++++ EXCERPTED PASSAGE ++++

As Cayetano so correctly pointed out: “Why punish the car owner for a fault committed by the government through its failure to deliver the car plates?”
Before Cayetano and his fellow honorable senators torpedoed Tan’s wicked thinking, I pity our motorists victimized by a government that is sworn to protect the welfare of the people. What correct path are we talking about here?
Car plate supplier remiss?
Now this: How true are reports that LTO’s supplier of the new car plates had delivered inferior product and which is allegedly below specifications?
I raise a glass to Sen. Ralph Recto for raising this concern, finally taking up the cudgels of our beleaguered car buffs.
And, to think the LTO did the exceedingly exhaustive process of tapping the Netherlands to manufacture our new car plates, brushing aside Filipino ingenuity that has been consistently at par with the world’s best for so long now.
Recto’s spin put to serious scrutiny the LTO’s continued bragging that the new car plate is tamper-proof and is security-equipped.
In an interview, I remember telling famous broadcaster Ted Failon a while back this: “Why change our car plates when there are other concerns that need more attention than car plates? As the saying goes, ‘If it ain’t broken, why fix it?’”
Seemingly, if there’s money to burn, this government—or P-Noy’s project-oriented men most especially, I guess—will fix everything, including, perhaps, the unsinkable Rizal Monument at Luneta, even if they see just a minor scratch in it.
Only under P-Noy’s watch.
Calax bidding
We should know by now how much was the winning bid for the Cavite Laguna Expressway project from either of the two protagonists—San Miguel Corp. and Metro Pacific Investments Corp. (MPIC).
Whatever the amount, the government is the clear winner here while rendering the efforts of SMC’s Ramon S. Ang and MPIC’s Manny V. Pangilinan as surefire blasts to reignite interest in the P-Noy-designed Public-Private-Partnership Program aimed at tapping businessmen to invest in high-profile projects for the good of the people.
With the P20.1-billion minimum bid required that would go to government coffers on top of the toll road’s P35.4-billion construction cost, Mr. Aquino could use the money for more people-oriented projects in a vigorous bid to sustain growth in his administration’s so-called last two minutes.
But, even as the rebidding is now over and the wounds of the canceled first bidding remain fresh in the Ayala-Aboitiz tandem (first winners), the question keeps coming back: Why did MVP decide to bid after initially balking? Did MVP bid to win, or did he just do it for show? If so, what did he hope to accomplish by doing that?
Just asking, Sir.

++++

▶ _REQUIREMENT A_
Translate this sentence from the column into Spanish: "Recto's spin put to serious scrutiny the LTO's continued bragging that the new car plate is tamper-proof and is security-equipped."
▶ _REQUIREMENT B_
From the column, extract the passage between "Seemingly, if there’s" and "under P-Noy’s watch.", inclusive.
▶ _REQUIREMENT C_
Answer these questions using the column:
(i) Which country did the LTO tap to manufacture the new car plates?
(ii) Which two companies competed in the bidding for the Cavite Laguna Expressway project?
(iii) What minimum bid was required for that project?
The entries that come next were taken from a separate source.

++++ PROVIDED MATERIAL ++++

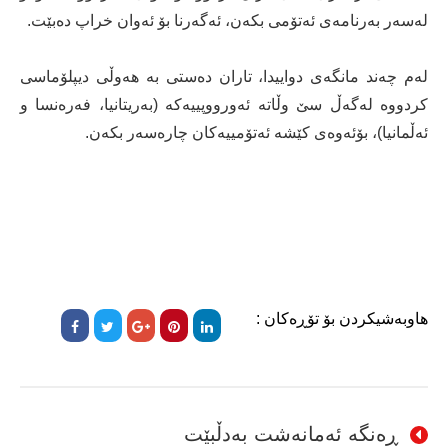
لەسەر بەرنامەی ئەتۆمی بکەن، ئەگەرنا بۆ ئەوان خراپ دەبێت.
لەم چەند مانگەی دواییدا، تاران دەستی بە هەوڵی دیپلۆماسی
کردووە لەگەڵ سێ وڵاتە ئەورووپییەکە (بەریتانیا، فەرەنسا و
ئەڵمانیا)، بۆئەوەی کێشە ئەتۆمییەکان چارەسەر بکەن.
هاوبەشیکردن بۆ تۆڕەکان :
ڕەنگە ئەمانەشت بەدڵبێت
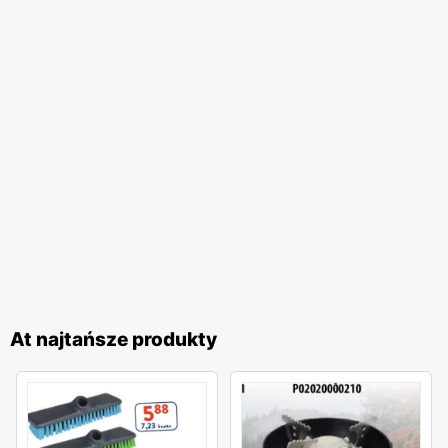
At najtańsze produkty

++++

▶ _SOLUTION A_
El planteamiento de Recto sometió a un serio escrutinio la insistente jactancia de la LTO de que la nueva placa vehicular es a prueba de manipulaciones y está equipada con medidas de seguridad.

▶ _SOLUTION B_
Seemingly, if there’s money to burn, this government—or P-Noy’s project-oriented men most especially, I guess—will fix everything, including, perhaps, the unsinkable Rizal Monument at Luneta, even if they see just a minor scratch in it.
Only under P-Noy’s watch.

▶ _SOLUTION C_
(i) The Netherlands.
(ii) San Miguel Corp. and Metro Pacific Investments Corp. (MPIC).
(iii) P20.1 billion.